Despite 70% of jobs in the US economy requiring a high school diploma or less according to the Occupational Requirements Survey, heated discussions over President Biden’s proposed cancellation of a significant portion of federal student debt of nearly $1.6 trillion currently in progress continues. Strong arguments have been made that such action would be a usurpation of the authority of Congress to set government spending. Debt cancellation would be grossly unfair to past and current students, and their families, who sacrificed by saving and working hard to pay for their education – without taking out loans – and those who have repaid their loans.

It would also be unfair to those who never went to college who, as taxpayers, would be saddled with the higher taxes needed in the future to pay for the rising federal deficits and debt that would replace the student loans on the government’s balance sheet. There is also evidence that such debt cancellation – particularly covering loans for higher education – would be a regressive policy largely benefiting high-income individuals and households. Moreover, a wealth of compelling analysis demonstrates that the existence of generous federal student loan and grant programs is the source of much of the rapid tuition inflation over the past few decades. In 2019, the average annual tuition, tuition, and room and board for a four-year college was $25,300. Subtracting consumer price inflation, this represents a real increase of 88% over the past thirty years or so.

It’s easy to say that the Biden administration’s poor policy decision to freely transfer government resources to favored and supportive groups, such as the higher education sector and young professionals living on the coasts, is entirely motivated. by politics in the face of an upcoming competitive election. . But delinquency rates had risen before the recent pause in student loan repayments.

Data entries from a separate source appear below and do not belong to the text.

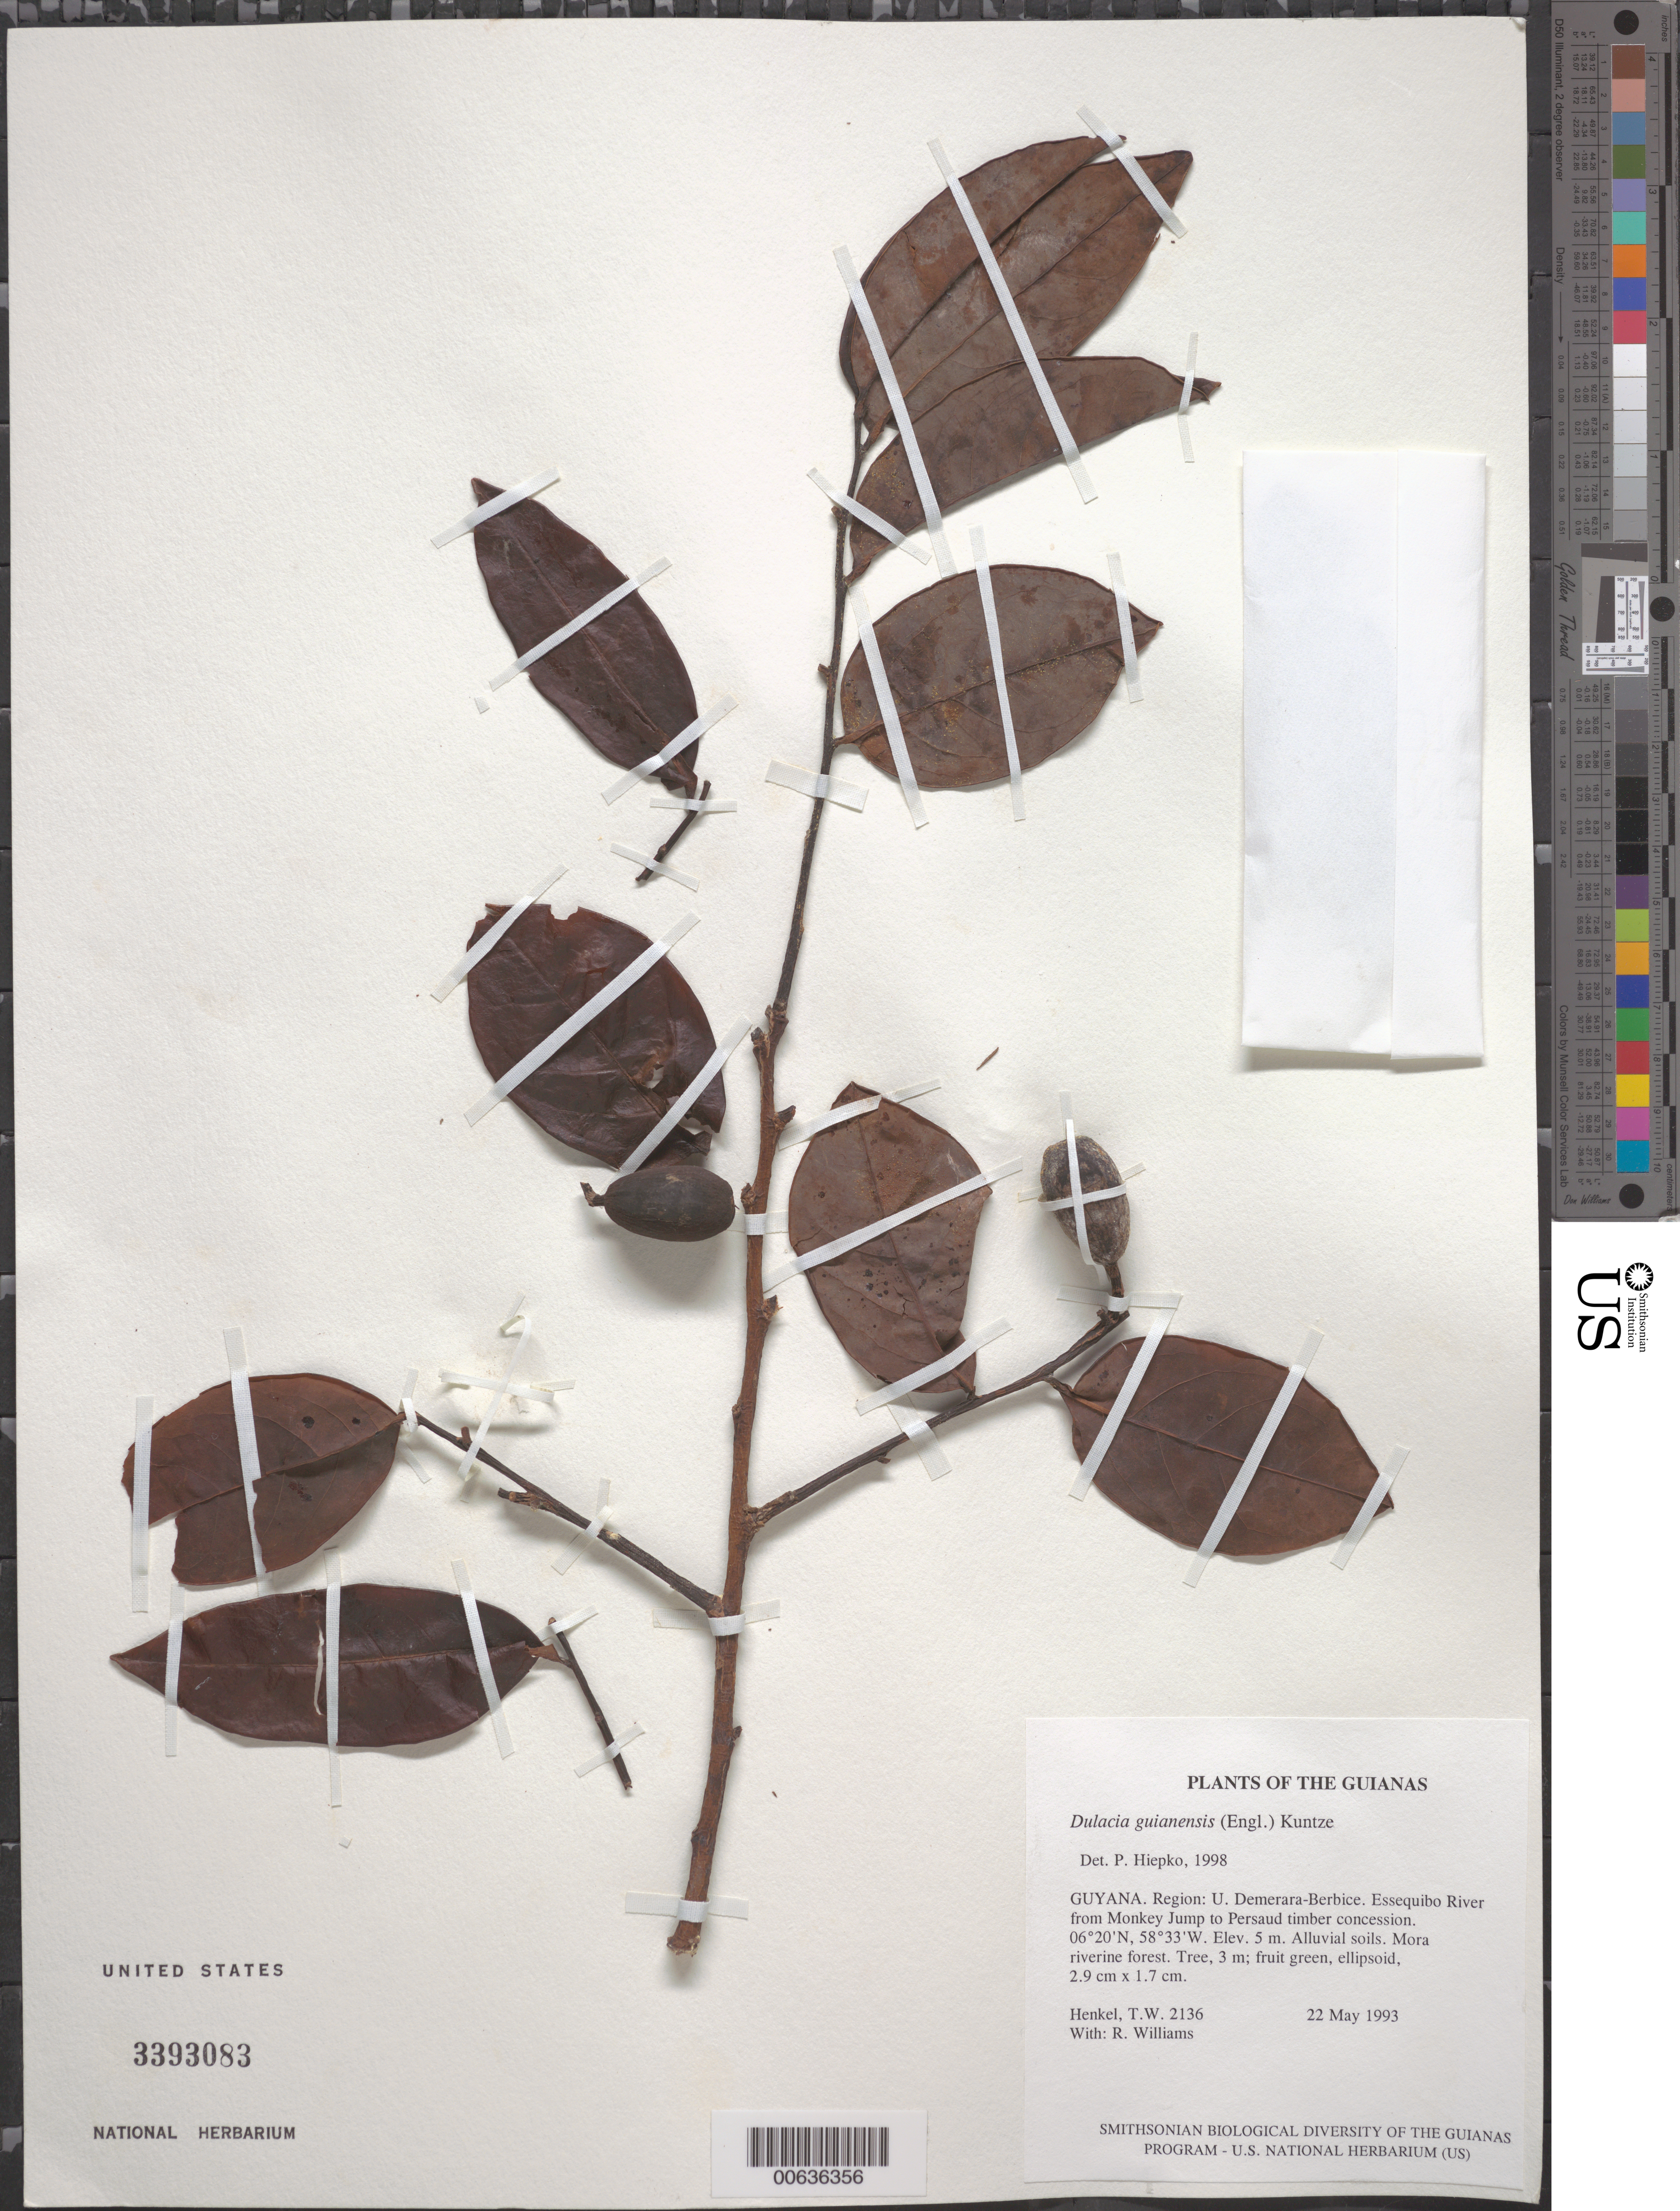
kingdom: Plantae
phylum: Tracheophyta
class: Magnoliopsida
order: Santalales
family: Olacaceae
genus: Dulacia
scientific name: Dulacia guianensis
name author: (Engl.) Kuntze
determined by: Hiepko, P. H.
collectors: T. Henkel & R. Williams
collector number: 2136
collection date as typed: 22 May 1993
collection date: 1993-05-22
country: Guyana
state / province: U. Demerara-Berbice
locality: Essequibo River from Monkey Jump to Persaud timber concession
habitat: Alluvial soils. Mora riverine forest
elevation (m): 5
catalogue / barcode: US 3393083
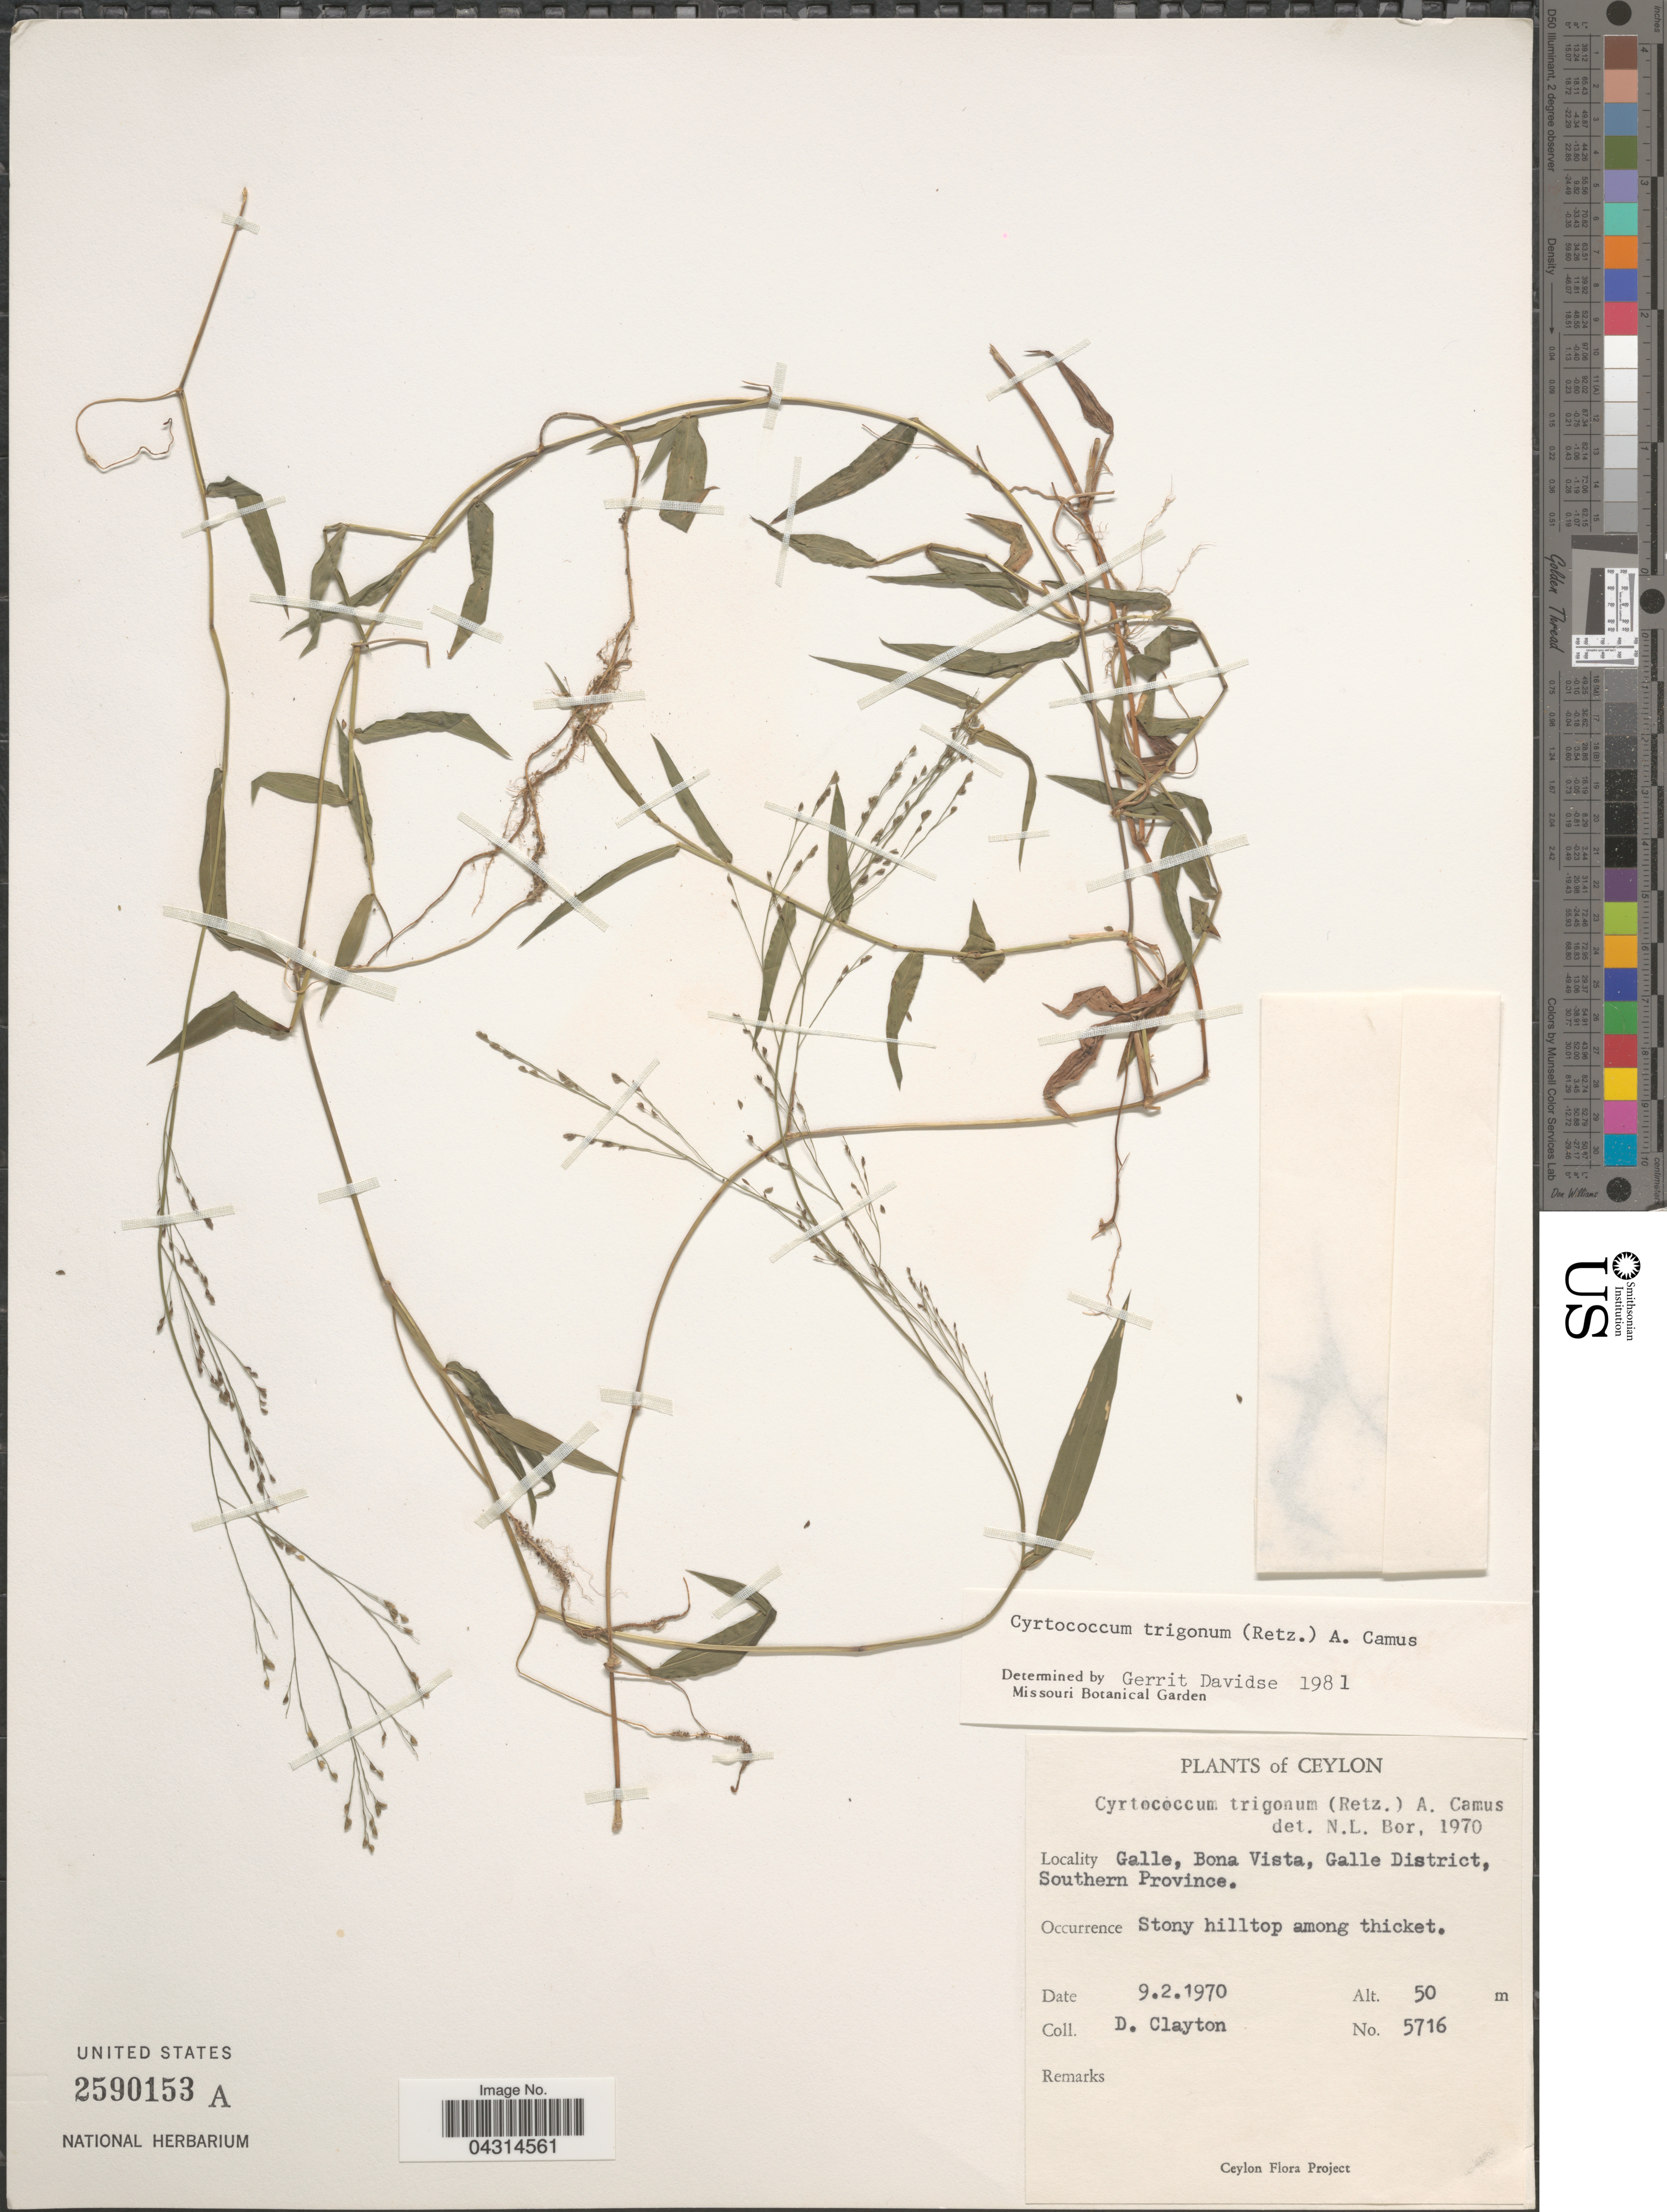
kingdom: Plantae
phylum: Tracheophyta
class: Liliopsida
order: Poales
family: Poaceae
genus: Cyrtococcum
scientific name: Cyrtococcum trigonum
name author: (Retz.) A. Camus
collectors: D. Clayton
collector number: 5716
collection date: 1970-02-09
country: Sri Lanka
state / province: Southern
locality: Ceylon. Galle, Bona Vista, Galle District.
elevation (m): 50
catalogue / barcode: US 2590153A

So consider the possibility that increasing numbers of individuals are saddled with student loans, that the higher incomes promised by expensive college and higher education may not materialize sufficiently to make large student loan repayments manageable, and that the current complex income-related loan repayment features, even with accelerated forgiveness for civil servants, do not work well.

There is empirical evidence that a great imbalance has developed between employers’ need for workers with university and higher degrees and the number of workers with these levels of education. The Occupational Requirements Survey, cited above, is a survey of large and small employers in the private, state and local sectors. Conducted by the Bureau of Labor Statistics and funded by the Social Security Administration for use in the occupational aspect of its disability determinations, it reveals that in 2021, 7% of jobs required an associate’s degree, 19% required a bachelor’s degree, 2.6 percent required a master’s degree, 1.5 percent required a professional degree, and 0.7 percent required a doctorate. According to the Current Population Survey (CPS), in 2021, more than 10% of American workers had an associate’s degree, 25% a bachelor’s degree, 11% a master’s degree, 2% a doctorate, and 1.6% a professional degree. Over the past thirty years, these percentages of higher education graduates have increased rapidly. For example, the percentage of workers with a bachelor’s degree increased from 15.6 to 25.4 percent, master’s degrees doubled from 5.5 to 10.9 percent of the workforce, while the number of Americans with doctorates more than doubled, from 0.9 to 2.2 percent of all workers. Moreover, over the last thirty years, according to CPS data, the salary advantage of a master’s degree over a bachelor’s degree has declined from a ratio of approximately 1.24 to 1.17, while that the wage premium for other levels of education has remained stable even though the costs of education have increased rapidly.

Given this imbalance, there may be political logic for a carefully targeted and limited reduction (not cancellation) of outstanding student loans, but such a decision must go through legislation — not executive order. And the ever-expanding federal student loan program must be reformed and massively reduced if such a reduction is not to be repeated, and the higher education sector must not continue to inflate tuition fees and award worthless degrees. sufficient.

At most, I suggest federal loans of modest amounts to cover the costs of education (subtracting all grants) at public community colleges and four years for associates and bachelors only. Higher degrees that reliably produce higher incomes can surely be funded through private loans. This will perhaps encourage the next Gates, Zuckerberg, Bezos, Dell and Musk, who have benefited society (and themselves) through their hard work, innovation and creative spirit, instead of spending time on school to pursue higher education at an early stage in their lives.